Written exercise 1 >> Reproduce part of the security findings word for word, starting with "Context-Inappropriate Capability" and going on through "full rule data.".
Written exercise 2 >> For each statement below, say yes or no to whether the security findings support it, and quote the words that decide it. (a) The configuration example starts a background nudge engine that runs daily. (b) The test script rewrites scheduler state using a hard-coded workspace path. (c) The README gives a warning about autonomous behavior.

Passage >>
Context-Inappropriate Capability

Medium

Confidence: 82% confidence
Finding: The README explicitly advertises an automatic skill creation capability for an AI assistant enhancement layer, which implies the system may be able to modify or extend its own behavior. In an agent-skill context, self-extension features materially increase attack surface and can enable persistence, unsafe code generation, or unauthorized capability expansion if not tightly sandboxed and explicitly consented to by the user.

Intent-Code Divergence

Medium

Confidence: 95% confidence
Finding: `patchRule` overwrites the rule file with only the changed fields, then `getRuleFull` treats that lightweight file as a base rule and re-applies all historical patches. This can produce incorrect or duplicated state, breaking integrity of stored rules and any downstream logic that relies on a faithful reconstruction of full rule data.

Intent-Code Divergence

Medium

Confidence: 95% confidence
Finding: This test script is not isolated: it initializes schedules, rewrites on-disk scheduler JSON state using a hard-coded workspace path, and invokes notifier-wrapped execution paths. In a real agent or developer environment, running the test can modify persistent scheduler state and trigger side effects such as task execution or outbound notifications, making the label of mere 'test script' misleading and increasing the chance of accidental operational impact.

Missing User Warnings

Medium

Confidence: 88% confidence
Finding: The README promotes proactive self-checking and automatic skill creation as features but provides no warning about autonomous behavior, data access, or system-side effects. In a skill ecosystem, undocumented autonomous actions can mislead users and operators about what the skill may do in the background, reducing informed consent and increasing the chance of unsafe deployment.

Missing User Warnings

Medium

Confidence: 91% confidence
Finding: The configuration example starts an hourly background nudge engine with no warning that it will continue operating autonomously after initialization. This is dangerous because users may unknowingly enable persistent background behavior that consumes resources, inspects state periodically, or triggers actions outside an expected request-response model.

Missing User Warnings

Medium

Confidence: 95% confidence
Finding: The skill explicitly advertises user profiling and need prediction ('Honcho 用户画像 + 需求预测') but provides no user-facing disclosure, consent model, data minimization statement, or retention limits. In an agent skill, this can enable covert collection and inference of sensitive behavioral data, making the capability more dangerous because it is framed as a default product feature rather than an opt-in function.

(Dataset records)

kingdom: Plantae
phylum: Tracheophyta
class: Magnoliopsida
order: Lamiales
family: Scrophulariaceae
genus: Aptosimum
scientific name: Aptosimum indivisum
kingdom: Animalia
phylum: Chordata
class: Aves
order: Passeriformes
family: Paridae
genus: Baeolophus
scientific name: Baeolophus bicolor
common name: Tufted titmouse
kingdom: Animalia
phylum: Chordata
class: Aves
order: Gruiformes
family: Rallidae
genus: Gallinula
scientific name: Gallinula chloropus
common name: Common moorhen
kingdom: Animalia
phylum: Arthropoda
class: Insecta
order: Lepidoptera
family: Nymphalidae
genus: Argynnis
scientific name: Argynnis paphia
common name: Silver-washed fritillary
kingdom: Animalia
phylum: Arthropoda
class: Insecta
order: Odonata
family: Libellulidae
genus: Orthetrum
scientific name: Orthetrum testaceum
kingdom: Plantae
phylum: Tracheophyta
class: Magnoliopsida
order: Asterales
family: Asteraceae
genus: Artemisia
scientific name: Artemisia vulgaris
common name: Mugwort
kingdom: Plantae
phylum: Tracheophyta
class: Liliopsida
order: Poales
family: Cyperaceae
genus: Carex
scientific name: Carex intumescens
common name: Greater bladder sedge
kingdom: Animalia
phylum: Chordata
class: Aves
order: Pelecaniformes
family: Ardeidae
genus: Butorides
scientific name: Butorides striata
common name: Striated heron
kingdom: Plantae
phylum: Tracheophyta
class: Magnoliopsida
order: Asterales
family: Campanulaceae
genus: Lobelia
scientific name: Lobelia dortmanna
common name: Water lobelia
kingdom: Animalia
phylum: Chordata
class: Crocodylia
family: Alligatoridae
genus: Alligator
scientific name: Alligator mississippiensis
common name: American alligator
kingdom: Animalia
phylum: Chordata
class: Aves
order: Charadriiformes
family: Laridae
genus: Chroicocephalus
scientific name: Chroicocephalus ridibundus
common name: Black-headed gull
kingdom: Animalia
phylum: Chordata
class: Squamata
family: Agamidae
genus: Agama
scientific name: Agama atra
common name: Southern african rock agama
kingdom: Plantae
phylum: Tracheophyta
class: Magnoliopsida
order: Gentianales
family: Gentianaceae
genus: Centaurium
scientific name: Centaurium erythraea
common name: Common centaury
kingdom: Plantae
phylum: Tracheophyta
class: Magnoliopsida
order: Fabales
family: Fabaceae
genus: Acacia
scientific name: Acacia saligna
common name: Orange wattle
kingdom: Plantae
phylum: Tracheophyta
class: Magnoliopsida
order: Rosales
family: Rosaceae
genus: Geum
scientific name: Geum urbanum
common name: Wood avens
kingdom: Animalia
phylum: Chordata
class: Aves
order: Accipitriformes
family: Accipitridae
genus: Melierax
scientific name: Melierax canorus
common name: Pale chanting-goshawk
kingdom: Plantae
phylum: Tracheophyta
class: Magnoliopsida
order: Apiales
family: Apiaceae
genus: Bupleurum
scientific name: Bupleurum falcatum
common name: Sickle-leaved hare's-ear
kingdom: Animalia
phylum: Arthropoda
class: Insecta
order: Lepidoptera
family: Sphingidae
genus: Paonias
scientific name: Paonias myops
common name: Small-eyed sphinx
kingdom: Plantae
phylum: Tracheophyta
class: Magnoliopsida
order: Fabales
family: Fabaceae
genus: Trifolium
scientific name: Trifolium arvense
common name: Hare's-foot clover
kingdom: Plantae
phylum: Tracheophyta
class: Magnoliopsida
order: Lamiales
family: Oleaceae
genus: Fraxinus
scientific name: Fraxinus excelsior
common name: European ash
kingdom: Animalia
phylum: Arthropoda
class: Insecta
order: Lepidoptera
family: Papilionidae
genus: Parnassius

Output 1 >>
Context-Inappropriate Capability

Medium

Confidence: 82% confidence
Finding: The README explicitly advertises an automatic skill creation capability for an AI assistant enhancement layer, which implies the system may be able to modify or extend its own behavior. In an agent-skill context, self-extension features materially increase attack surface and can enable persistence, unsafe code generation, or unauthorized capability expansion if not tightly sandboxed and explicitly consented to by the user.

Intent-Code Divergence

Medium

Confidence: 95% confidence
Finding: `patchRule` overwrites the rule file with only the changed fields, then `getRuleFull` treats that lightweight file as a base rule and re-applies all historical patches. This can produce incorrect or duplicated state, breaking integrity of stored rules and any downstream logic that relies on a faithful reconstruction of full rule data.

Output 2 >>
(a) No: "The configuration example starts an hourly background nudge engine"
(b) Yes: "rewrites on-disk scheduler JSON state using a hard-coded workspace path"
(c) No: "provides no warning about autonomous behavior, data access, or system-side effects"